Fears that Democrats in Washington, D.C., will pass new laws restricting firearms have lifted gun sales — and the Yonder 40, the stock index for rural America.
Shelves at gun and outdoor equipment stores have been empty for the past several months, as Americans have been stocking up on their favorite firearms since the November election. There is a “bullet drought” in the country, and that’s been good for the Daily Yonder 40, the compilation of 40 stocks selected to mirror the rural economy.
The Yonder 40 is running well ahead of the other major stock indices, both this year and since it began in July 2007. Over the past 22 months, the Dow Industrials have lost 40%. The S&P 500 is down by 42.4%.
The Yonder 40, however, is off 31.2% since July 2007 — and the 40 stocks of companies that do much of their business in rural America are running ahead of where they were when this year began.
(The chart above tracks the three indexes since July 2007. The Yonder 40 is represented by the green line.)
Several groups of stocks have been moving up over the past several months, but none have done as well as those companies that produce or sell firearms. Cabela’s, the giant outdoor store, is up 13% since the beginning of April and is now trading at levels it hasn’t seen since last October.
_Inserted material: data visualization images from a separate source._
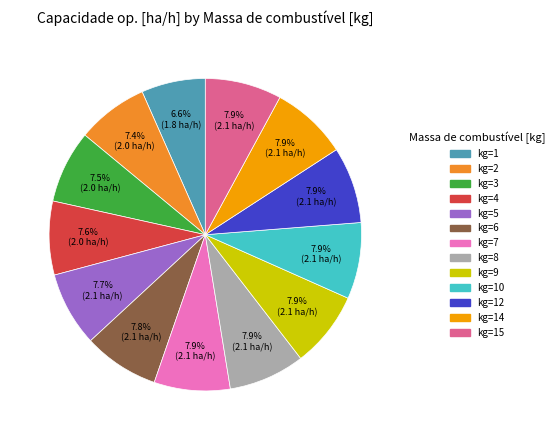

To the nearest percent, what is the difference between the largest and smallest slice percentages?

1%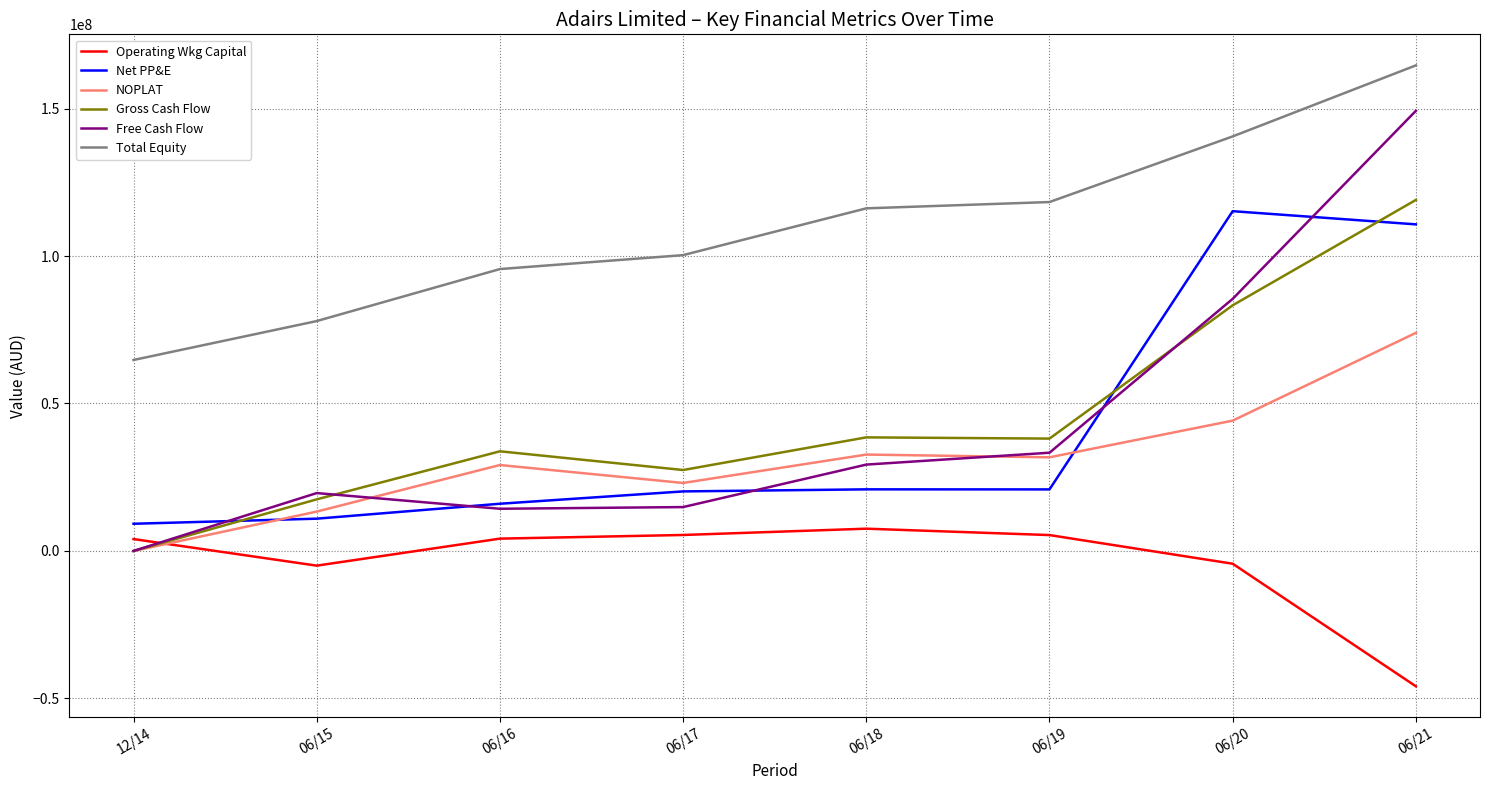

At which label does Total Equity reach its peak?

06/21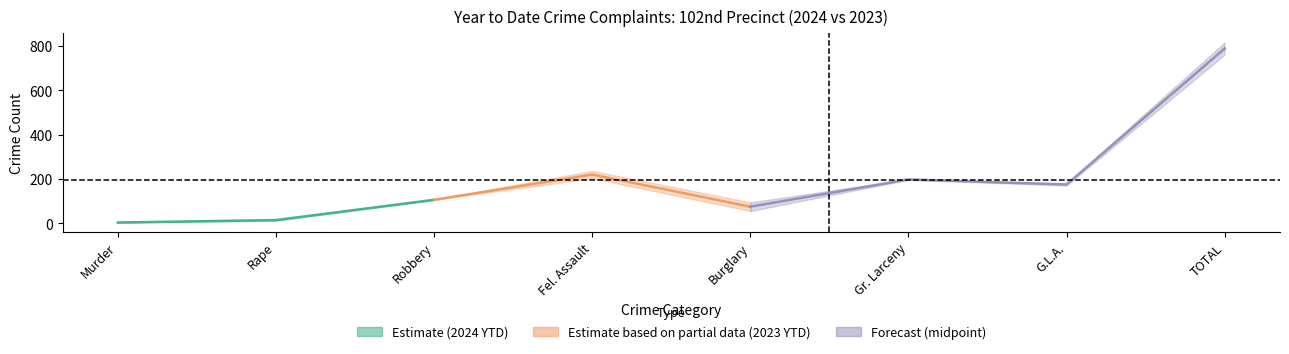

Where is the first local minimum for YTD_2023?

Burglary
Hunting equipment — especially ammunition — accounted for a third of Cabela’s fourth-quarter revenue.
(To see how all the Yonder 40 stocks have fared since the beginning of April, go to the next page.)
Sturm Ruger, the gunmaker, is down a bit for the month of April, but the stock had nearly doubled between the beginning of the year and mid-month.
Stories about Americans stockpiling guns and ammo have appeared since November, when Barack Obama was elected president. There is a fear among some gun-owners that a Democratic administration will tighten gun laws. Even in Democratic-leaning Austin (Texas), store shelves have been emptied of .380-, .45-, .357- and .38-caliber ammunition.
Cabela’s stock took off in mid-April, after a story in the Wall Street Journal published a story about the run on guns and ammo. The Journal story reported that the Federal Bureau of Investigations had conducted 4 million background checks during the first three months of this year, up 27% from last year.
There’s been other news recently among Yonder 40 stocks:
• Peabody Energy, the large coal miner, made more money while mining less coal. Revenue for the last quarter went up 15% as production dropped 2.1%. The company is benefiting from long-term contracts that locked in higher prices. It recently lowered its prediction for production over the next 12 months.
• Food companies are advertising the value of their products during this recession. Research by Campbell’s, the soup company, has found that some consumers have limited shopping to the 1st and 15th of the month — paydays. People are dining out less and obeying their shopping lists. DY 40 member ConAgra Foods, which hadn’t advertised its Banquet frozen food dinners in more than a decade, began touting a new line of Banquet meals prices selling for $1.50. Kraft is advertising Kool-Aid for the first time in 11 years.
• Mohawk, the carpet maker, has been beaten and battered as housing sales have slumped. But the company projected higher earnings and the stock is up 43% this month.
• Workers at Smithfield’s bacon plant in Wilson, North Carolina, voted against joining the United Food and Commercial Workers union. The vote was 338 to 181. The union had won a vote at a hog processing plant in nearby Tar Heel, N.C., last year. North Carolina has the lowest number of unionized workers.
• Gaylord Entertainment (owner of the Grand Ole Opry) is up 47% so far this month. The stock had been battered by fears that the recession would reduce travel.
• Tractor Supply reported better than expected first quarter earnings and a 4.2% increase in same-store sales.